Abstract Successful immunotherapy must transform the normally suppressive tumor microenvironment into a pro-inflammatory, immunogenic milieu. We show that this critical transformation depends on a previously unrecognized initiating signal delivered by the damage-associated “alarmin” cytokine interleukin-1a (IL-1a). Initially, tumor-intrinsic IL-1a was mobilized from dying tumor cells. This drove rapid local differentiation of a population of monocyte-lineage inflammatory dendritic cells (DCs). We have previously described these inflammation-inducible myeloid DCs in tumors (Sharma et. al, Immunity 48:91–106, 2018), where they serve as key antigen-presenting cells during multiple forms of immunotherapy and chemo-immuno-therapy. Once these inflammatory DCs were elicited by tumor-derived IL-1a, they rapidly re-activated anergic/unresponsive tumor-associated CD8+ T cells. Then DCs and T cells together produced reciprocal host-derived IL-1a, thus completing a potent self-amplifying feedback loop.
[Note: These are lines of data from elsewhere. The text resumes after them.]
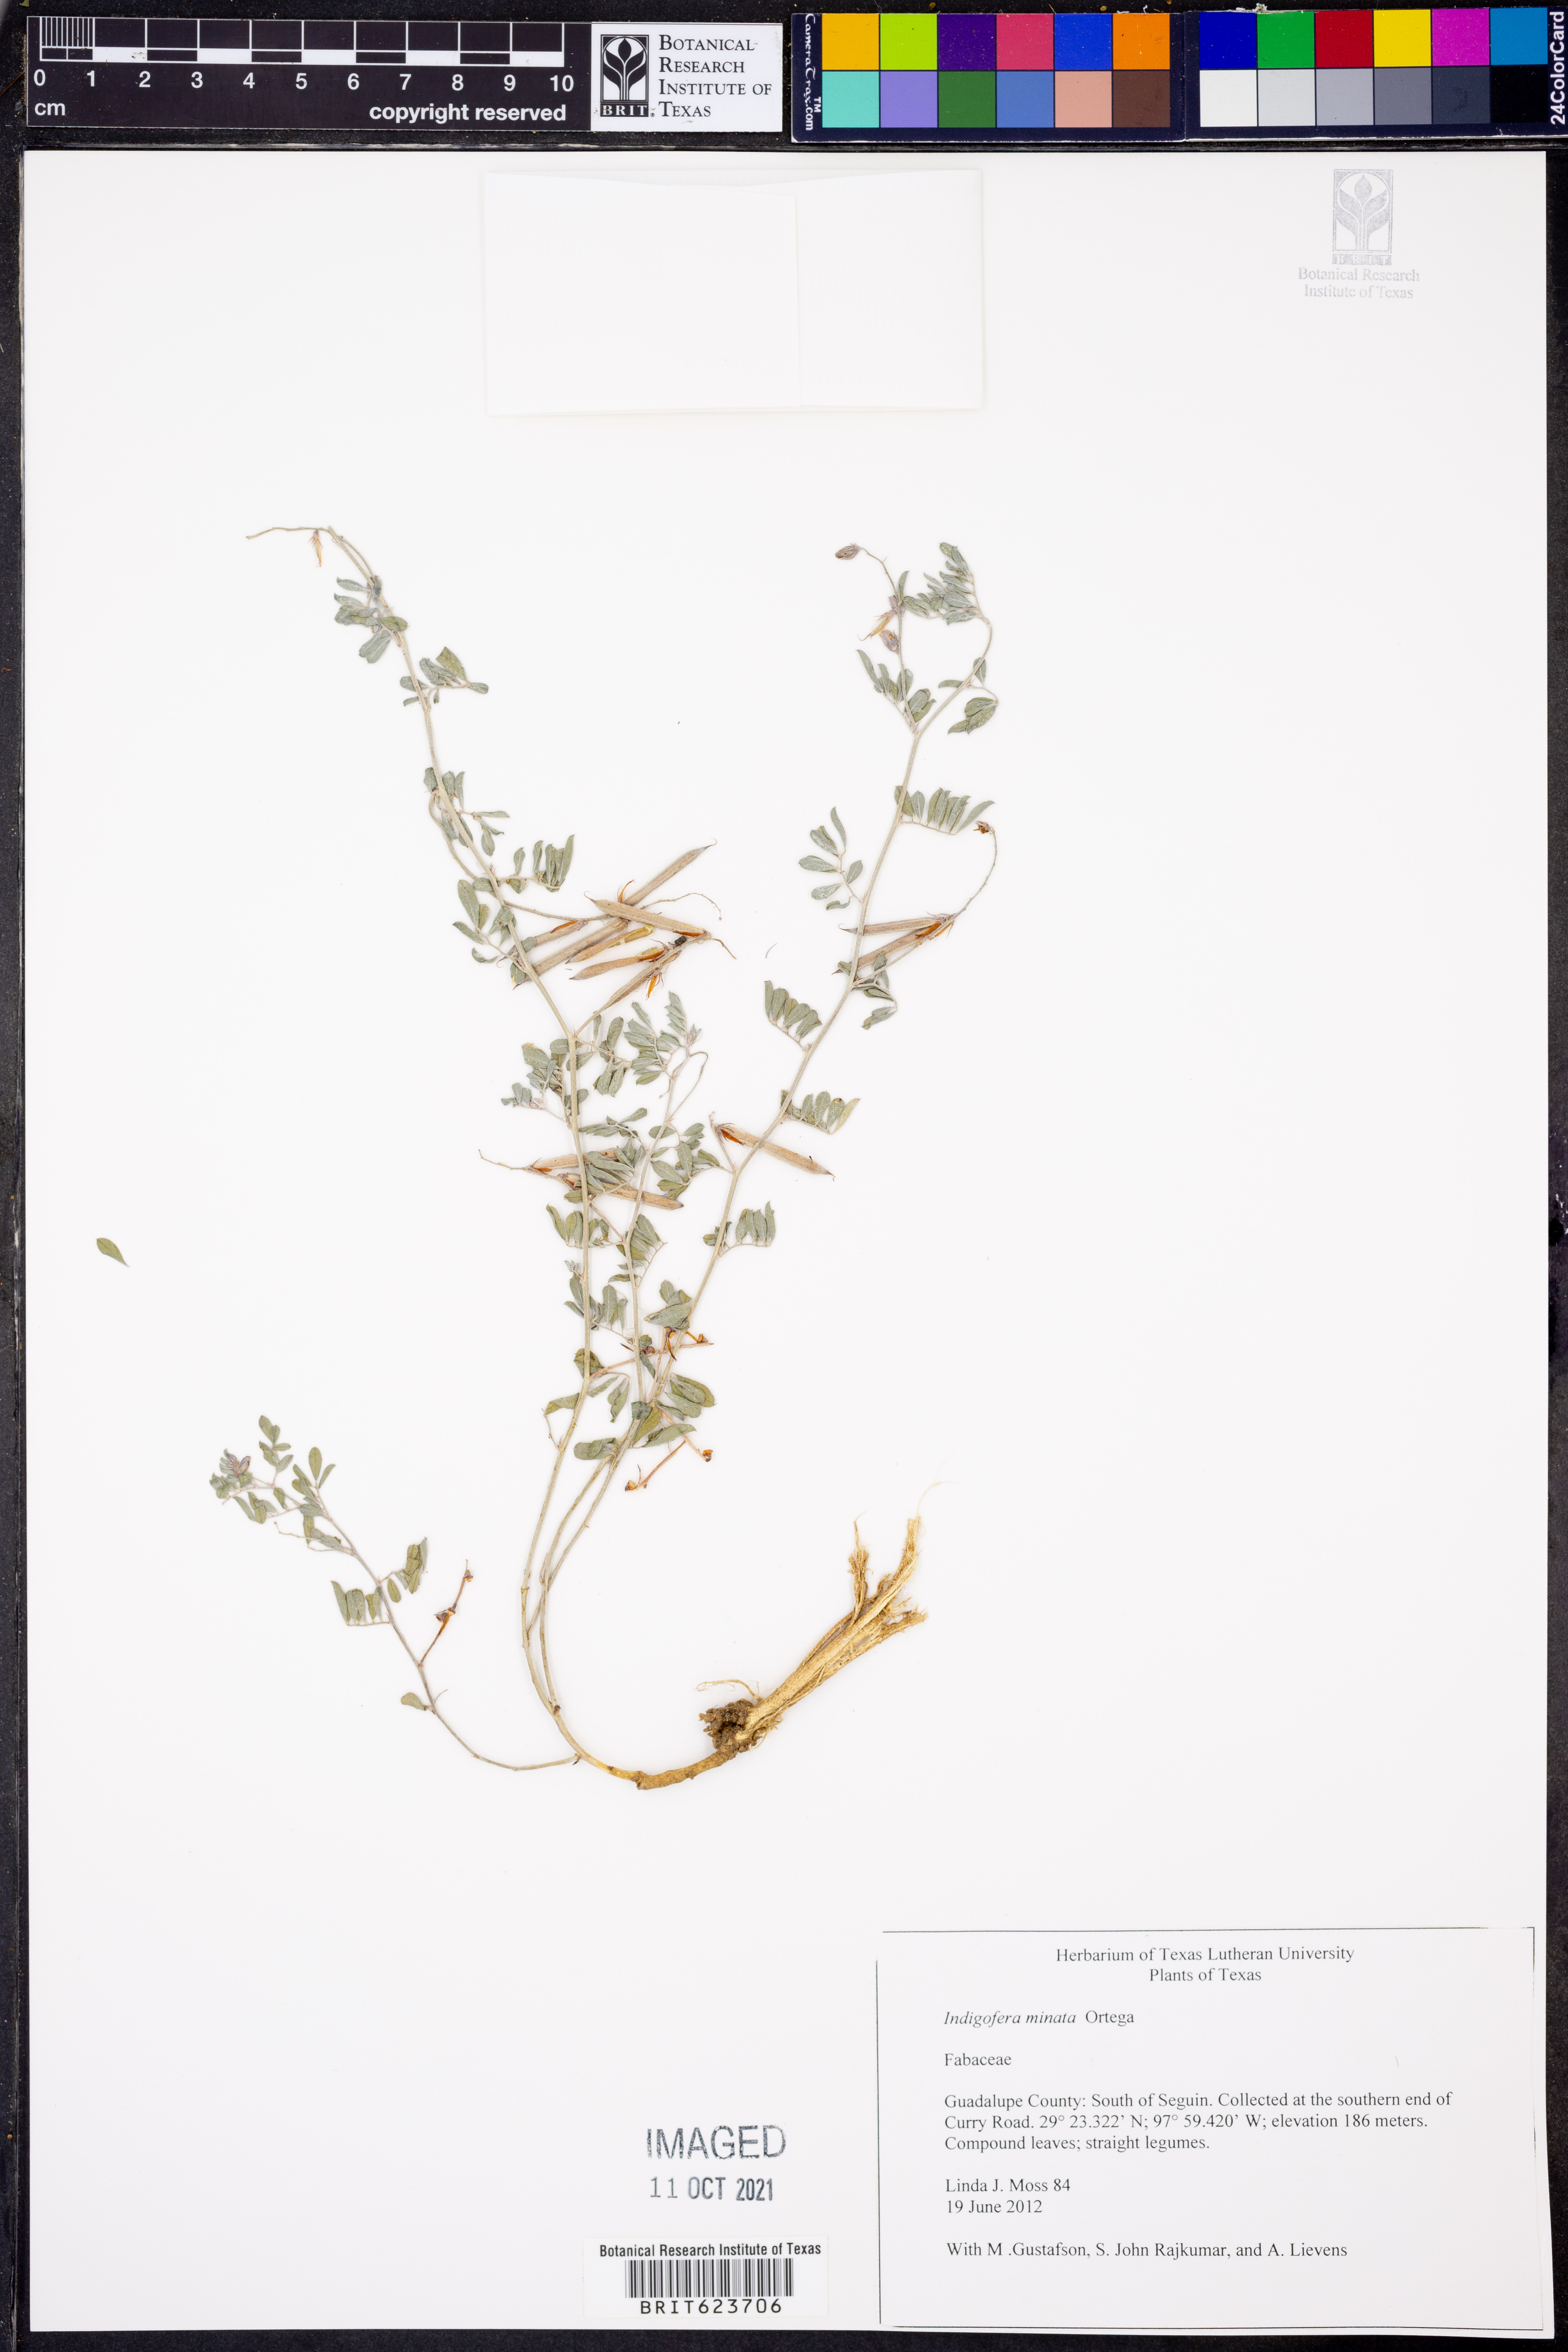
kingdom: Plantae
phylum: Tracheophyta
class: Magnoliopsida
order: Fabales
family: Fabaceae
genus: Indigofera
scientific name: Indigofera miniata
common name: Coast indigo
If this IL-1a-driven feedback-amplification loop was disrupted – either by silencing IL-1a in the tumor cells; or ablating IL-1a in the host cells; or disrupting the IL-1-receptor on the inflammatory dendritic cells – then anti-tumor immune activation was lost across multiple forms of immunotherapy and chemotherapy. To restore the ability to initiate immune activation, the only cells that needed to respond to IL-1a were the specific population of inflammatory monocyte-lineage DCs.